Originally from China in the 15th century BC, the garden chrysanthemum found its way to Europe via Japan in the 17th and 18th centuries. It is now widespread there. The Santini, which is crossed with several types of chrysanthemum, belongs to the group of Chrysanthemum indicum hybrids and adorns many pretty bouquets thanks to its easy processing and ideal length (55 cm on average). Their mostly 6 flowers (flower buds) reach an average size of max. 4 cm when opened and are therefore ideal for our bouquet.

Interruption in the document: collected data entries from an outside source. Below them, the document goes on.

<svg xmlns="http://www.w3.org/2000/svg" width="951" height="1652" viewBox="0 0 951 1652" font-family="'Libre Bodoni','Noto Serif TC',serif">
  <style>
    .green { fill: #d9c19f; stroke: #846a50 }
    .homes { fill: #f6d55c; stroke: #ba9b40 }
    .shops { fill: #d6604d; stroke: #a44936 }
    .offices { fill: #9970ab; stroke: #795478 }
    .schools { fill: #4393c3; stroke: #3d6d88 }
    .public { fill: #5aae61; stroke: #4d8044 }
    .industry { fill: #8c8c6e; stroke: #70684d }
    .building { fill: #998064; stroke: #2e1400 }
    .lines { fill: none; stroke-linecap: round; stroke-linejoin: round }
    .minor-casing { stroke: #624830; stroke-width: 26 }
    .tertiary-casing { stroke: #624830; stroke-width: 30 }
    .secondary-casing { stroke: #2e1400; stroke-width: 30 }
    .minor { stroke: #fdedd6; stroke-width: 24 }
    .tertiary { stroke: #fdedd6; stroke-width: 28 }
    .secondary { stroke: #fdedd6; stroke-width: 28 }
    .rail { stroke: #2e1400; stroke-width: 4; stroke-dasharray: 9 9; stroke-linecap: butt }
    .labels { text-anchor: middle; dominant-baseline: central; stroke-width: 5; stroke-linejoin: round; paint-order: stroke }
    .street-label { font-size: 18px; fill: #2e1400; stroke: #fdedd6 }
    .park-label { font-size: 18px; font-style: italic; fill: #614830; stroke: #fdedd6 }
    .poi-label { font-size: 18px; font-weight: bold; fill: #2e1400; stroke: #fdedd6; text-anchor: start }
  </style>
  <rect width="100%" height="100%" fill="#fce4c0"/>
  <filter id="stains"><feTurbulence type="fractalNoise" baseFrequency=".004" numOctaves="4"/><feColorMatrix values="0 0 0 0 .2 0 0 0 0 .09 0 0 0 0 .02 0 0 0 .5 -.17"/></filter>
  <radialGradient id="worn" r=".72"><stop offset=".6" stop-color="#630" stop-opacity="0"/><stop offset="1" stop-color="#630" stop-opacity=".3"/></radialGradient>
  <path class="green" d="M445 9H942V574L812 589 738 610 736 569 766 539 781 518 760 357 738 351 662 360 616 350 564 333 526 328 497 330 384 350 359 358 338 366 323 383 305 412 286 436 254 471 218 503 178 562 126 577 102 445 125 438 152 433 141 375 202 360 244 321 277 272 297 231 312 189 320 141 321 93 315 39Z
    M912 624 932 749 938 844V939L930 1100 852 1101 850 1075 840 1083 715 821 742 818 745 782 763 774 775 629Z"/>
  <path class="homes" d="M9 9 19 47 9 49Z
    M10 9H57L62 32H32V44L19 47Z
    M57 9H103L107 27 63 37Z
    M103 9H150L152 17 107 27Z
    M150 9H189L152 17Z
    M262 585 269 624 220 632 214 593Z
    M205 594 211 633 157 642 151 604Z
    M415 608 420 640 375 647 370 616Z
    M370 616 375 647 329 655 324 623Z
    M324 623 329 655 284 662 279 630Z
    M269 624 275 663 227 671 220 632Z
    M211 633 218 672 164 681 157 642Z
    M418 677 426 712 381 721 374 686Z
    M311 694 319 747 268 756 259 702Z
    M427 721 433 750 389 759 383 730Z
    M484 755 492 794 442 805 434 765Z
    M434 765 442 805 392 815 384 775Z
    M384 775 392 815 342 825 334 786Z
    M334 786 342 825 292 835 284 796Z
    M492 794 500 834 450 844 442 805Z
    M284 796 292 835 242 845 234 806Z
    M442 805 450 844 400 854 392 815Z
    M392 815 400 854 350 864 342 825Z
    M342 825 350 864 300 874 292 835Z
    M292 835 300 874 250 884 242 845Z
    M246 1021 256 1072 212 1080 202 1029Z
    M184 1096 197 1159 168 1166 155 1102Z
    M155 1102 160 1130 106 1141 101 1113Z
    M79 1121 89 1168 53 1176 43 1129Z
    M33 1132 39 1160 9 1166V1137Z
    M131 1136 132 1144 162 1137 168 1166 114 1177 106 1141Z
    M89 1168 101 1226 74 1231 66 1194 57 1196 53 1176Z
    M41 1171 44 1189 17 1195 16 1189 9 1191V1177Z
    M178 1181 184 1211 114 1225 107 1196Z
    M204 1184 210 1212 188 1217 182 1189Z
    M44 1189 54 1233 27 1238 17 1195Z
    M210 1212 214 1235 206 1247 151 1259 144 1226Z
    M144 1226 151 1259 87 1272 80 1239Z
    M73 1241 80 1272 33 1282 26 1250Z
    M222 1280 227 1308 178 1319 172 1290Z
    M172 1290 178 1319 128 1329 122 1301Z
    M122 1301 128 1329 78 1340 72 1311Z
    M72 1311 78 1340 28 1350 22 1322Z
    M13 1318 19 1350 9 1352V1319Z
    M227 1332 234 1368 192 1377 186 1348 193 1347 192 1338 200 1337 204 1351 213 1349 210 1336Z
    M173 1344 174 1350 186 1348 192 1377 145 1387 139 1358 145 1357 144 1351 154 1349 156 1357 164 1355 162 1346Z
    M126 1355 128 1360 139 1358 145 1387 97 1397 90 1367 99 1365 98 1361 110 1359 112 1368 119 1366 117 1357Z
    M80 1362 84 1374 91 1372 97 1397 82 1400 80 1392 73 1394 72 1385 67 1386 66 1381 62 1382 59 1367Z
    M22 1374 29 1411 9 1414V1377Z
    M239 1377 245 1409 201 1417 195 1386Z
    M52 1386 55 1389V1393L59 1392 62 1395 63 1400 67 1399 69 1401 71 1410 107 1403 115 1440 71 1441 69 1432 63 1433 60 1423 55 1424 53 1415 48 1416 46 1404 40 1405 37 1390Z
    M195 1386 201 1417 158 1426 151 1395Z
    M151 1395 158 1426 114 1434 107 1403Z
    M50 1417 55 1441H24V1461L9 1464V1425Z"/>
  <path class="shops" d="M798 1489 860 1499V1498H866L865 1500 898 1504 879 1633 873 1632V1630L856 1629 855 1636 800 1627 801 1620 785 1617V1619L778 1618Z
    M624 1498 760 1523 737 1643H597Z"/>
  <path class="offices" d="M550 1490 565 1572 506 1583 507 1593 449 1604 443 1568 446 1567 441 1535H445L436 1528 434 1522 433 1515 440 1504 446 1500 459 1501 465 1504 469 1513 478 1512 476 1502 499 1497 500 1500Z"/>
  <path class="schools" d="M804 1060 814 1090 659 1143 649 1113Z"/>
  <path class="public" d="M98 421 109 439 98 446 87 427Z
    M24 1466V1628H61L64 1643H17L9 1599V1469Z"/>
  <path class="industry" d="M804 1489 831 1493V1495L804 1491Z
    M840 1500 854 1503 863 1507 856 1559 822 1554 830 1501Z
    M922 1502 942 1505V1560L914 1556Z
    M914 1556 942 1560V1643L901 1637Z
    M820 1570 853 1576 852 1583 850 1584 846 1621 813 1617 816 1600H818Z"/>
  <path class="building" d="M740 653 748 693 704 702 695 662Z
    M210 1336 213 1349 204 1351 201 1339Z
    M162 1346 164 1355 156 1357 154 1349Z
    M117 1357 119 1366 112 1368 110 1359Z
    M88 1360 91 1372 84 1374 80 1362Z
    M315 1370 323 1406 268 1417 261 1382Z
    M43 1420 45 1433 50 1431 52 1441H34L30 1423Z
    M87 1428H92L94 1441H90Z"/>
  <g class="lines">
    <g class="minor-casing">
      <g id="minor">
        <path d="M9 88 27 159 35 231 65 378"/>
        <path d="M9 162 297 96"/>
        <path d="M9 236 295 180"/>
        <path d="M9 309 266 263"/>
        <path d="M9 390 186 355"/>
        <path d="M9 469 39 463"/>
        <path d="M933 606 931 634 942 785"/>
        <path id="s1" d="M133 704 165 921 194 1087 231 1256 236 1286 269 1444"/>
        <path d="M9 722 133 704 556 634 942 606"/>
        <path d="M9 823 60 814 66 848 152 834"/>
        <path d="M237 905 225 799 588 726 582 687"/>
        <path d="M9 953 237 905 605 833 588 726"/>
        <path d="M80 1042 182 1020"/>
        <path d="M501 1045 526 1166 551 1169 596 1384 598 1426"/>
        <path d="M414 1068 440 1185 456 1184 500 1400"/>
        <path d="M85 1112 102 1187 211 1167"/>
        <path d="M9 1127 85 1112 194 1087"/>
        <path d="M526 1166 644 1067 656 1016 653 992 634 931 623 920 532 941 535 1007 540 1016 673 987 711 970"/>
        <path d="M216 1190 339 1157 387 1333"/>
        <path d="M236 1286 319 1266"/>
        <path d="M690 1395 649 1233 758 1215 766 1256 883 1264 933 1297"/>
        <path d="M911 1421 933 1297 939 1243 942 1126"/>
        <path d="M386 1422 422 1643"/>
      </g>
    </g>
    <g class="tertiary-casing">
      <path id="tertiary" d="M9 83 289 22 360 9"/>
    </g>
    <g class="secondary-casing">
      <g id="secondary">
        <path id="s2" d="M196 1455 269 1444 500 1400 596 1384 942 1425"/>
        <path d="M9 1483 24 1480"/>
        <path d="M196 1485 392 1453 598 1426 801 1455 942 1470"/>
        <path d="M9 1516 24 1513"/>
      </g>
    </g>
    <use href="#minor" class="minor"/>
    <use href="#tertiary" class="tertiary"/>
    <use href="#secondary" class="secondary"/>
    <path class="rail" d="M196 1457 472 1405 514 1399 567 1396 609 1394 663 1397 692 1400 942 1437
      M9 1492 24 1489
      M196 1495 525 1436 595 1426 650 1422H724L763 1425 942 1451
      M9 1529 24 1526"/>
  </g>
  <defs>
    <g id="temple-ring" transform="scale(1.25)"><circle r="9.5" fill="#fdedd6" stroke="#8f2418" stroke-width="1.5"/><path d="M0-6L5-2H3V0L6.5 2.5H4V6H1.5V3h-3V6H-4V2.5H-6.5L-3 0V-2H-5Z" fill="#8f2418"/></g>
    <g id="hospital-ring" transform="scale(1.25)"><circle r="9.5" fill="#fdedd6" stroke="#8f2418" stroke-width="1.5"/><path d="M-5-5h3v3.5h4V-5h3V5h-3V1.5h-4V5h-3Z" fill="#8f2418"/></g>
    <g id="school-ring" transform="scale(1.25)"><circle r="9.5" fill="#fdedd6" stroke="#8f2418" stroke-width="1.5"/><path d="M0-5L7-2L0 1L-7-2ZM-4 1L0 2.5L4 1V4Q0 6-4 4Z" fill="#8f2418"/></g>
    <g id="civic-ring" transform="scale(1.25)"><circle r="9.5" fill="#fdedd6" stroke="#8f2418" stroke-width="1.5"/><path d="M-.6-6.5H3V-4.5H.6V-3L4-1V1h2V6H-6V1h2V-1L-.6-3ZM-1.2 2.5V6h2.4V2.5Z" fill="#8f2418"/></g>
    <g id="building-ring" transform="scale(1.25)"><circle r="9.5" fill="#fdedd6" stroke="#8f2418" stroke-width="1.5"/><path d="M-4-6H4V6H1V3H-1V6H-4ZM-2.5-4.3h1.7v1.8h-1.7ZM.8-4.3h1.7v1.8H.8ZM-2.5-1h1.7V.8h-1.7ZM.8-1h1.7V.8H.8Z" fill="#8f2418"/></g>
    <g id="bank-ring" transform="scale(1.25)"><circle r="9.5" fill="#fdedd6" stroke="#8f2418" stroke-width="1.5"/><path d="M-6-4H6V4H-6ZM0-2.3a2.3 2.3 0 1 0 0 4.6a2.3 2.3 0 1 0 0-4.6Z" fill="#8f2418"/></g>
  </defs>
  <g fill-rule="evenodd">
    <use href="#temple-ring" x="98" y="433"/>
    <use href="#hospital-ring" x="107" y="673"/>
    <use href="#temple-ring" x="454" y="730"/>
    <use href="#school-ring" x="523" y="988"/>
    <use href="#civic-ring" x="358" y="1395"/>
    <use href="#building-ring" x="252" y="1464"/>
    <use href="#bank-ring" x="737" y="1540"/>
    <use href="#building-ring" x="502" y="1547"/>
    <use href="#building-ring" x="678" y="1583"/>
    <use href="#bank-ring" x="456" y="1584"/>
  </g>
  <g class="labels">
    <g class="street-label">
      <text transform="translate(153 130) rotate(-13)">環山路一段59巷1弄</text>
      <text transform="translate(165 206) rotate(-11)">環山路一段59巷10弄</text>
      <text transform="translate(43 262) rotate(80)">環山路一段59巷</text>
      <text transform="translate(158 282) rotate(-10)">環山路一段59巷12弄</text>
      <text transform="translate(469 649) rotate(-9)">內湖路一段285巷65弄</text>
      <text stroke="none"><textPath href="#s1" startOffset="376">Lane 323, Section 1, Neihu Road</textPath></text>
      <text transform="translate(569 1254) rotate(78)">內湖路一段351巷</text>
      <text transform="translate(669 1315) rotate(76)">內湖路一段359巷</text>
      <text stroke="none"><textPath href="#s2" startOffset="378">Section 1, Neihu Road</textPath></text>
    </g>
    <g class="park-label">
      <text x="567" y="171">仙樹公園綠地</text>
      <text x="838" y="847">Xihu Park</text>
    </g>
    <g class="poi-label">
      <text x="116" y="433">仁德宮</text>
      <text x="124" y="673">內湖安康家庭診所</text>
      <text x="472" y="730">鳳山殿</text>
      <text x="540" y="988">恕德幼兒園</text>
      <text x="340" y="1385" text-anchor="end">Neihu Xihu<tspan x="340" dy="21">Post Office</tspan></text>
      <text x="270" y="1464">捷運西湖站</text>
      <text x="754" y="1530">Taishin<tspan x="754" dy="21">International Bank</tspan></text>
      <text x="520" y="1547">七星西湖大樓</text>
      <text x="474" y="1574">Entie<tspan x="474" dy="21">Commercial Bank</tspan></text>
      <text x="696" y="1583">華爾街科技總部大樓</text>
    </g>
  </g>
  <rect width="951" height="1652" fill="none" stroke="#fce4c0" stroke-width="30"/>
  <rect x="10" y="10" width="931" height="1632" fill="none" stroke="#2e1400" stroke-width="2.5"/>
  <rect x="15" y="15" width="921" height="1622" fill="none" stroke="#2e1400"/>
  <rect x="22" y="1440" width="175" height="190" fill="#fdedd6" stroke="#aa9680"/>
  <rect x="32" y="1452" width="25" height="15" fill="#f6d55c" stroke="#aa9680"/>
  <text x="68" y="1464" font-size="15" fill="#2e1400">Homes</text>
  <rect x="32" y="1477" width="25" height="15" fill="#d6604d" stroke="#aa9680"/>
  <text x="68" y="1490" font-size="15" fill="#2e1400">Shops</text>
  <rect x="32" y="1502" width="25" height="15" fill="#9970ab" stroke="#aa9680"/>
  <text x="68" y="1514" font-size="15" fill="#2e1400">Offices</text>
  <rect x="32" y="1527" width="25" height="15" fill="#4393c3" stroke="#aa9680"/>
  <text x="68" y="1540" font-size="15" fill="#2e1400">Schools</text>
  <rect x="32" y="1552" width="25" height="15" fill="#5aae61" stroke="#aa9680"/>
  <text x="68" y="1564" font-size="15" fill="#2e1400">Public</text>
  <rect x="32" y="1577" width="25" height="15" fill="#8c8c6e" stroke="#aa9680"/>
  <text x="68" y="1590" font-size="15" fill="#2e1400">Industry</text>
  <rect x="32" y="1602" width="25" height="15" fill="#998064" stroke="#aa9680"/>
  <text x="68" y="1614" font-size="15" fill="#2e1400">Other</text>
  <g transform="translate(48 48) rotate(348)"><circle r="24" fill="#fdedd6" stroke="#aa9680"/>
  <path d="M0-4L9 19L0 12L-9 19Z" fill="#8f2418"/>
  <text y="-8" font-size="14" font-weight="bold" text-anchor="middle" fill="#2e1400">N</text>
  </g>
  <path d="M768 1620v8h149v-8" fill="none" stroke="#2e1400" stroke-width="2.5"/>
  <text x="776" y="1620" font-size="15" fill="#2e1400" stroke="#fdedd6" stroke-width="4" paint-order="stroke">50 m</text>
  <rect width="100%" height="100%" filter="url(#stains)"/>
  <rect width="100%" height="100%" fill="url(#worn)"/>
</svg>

The composites, which come from East Asia, can look back on a long, 2000-year “career”: Even in ancient China they were the symbol of autumn and a long life. They only begin to bloom when all the other flowers have already said goodbye. As an emperor’s symbol, they became the national flower of Japan and a real Japanese sukiyaki (Japanese stew) is not complete without the bitterly resinous aroma of Santini sprouts. Introduced in Europe in the middle of the 19th century, Santini were initially considered an exotic treasure. Nowadays you can enjoy its infinite variety and bloom almost all year round. And anyone who would like to experience a city in Germany in a Santini frenzy should definitely go to Lahr in autumn. Because there the popular plants spring from fountains, over bridge railings and balconies everywhere.
Care tips for Santini
When you arrive, cut the flowers fresh and put them in cold water. Each time you change the water, you should cut the flowers again.